>>

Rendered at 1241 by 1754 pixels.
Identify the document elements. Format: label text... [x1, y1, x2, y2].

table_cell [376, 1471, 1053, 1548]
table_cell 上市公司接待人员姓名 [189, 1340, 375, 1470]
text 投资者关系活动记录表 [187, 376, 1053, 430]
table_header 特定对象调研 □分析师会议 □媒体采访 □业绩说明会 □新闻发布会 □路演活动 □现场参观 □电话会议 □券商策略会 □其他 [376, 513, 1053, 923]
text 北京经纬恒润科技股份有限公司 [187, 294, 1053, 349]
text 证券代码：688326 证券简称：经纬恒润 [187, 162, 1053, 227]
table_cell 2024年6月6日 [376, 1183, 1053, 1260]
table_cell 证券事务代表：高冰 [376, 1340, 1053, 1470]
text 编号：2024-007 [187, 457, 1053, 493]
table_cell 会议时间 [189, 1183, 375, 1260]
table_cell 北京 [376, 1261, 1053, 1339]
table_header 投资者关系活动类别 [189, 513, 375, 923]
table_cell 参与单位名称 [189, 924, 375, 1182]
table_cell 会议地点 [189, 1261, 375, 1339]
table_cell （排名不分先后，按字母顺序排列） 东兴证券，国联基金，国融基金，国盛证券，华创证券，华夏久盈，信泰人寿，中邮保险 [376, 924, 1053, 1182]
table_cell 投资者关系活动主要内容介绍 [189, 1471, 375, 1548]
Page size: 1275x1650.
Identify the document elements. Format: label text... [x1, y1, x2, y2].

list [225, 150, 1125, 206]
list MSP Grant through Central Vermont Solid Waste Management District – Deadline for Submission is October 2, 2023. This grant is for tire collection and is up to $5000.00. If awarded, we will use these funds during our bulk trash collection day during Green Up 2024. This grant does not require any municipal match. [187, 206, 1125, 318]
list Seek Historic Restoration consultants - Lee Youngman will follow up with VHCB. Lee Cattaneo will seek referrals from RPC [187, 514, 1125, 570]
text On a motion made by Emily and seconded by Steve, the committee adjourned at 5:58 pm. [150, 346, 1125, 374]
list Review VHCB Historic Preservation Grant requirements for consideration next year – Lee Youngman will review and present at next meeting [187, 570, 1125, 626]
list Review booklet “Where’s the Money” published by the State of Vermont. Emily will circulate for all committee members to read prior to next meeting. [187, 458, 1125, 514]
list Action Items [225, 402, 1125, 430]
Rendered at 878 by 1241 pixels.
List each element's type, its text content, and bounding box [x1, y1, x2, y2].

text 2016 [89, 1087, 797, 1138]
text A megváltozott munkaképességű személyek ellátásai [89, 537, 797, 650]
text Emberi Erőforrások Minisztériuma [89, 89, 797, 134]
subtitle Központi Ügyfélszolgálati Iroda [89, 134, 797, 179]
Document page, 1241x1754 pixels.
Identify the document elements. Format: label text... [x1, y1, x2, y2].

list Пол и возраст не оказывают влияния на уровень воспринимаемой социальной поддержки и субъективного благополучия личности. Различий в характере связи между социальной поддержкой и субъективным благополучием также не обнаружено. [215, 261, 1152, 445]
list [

<<

> Your goal: The lines to return are those in the records above that hold the word "pixels".

> Task answer:
Rendered at 1241 by 1754 pixels.
Rendered at 878 by 1241 pixels.
Document page, 1241x1754 pixels.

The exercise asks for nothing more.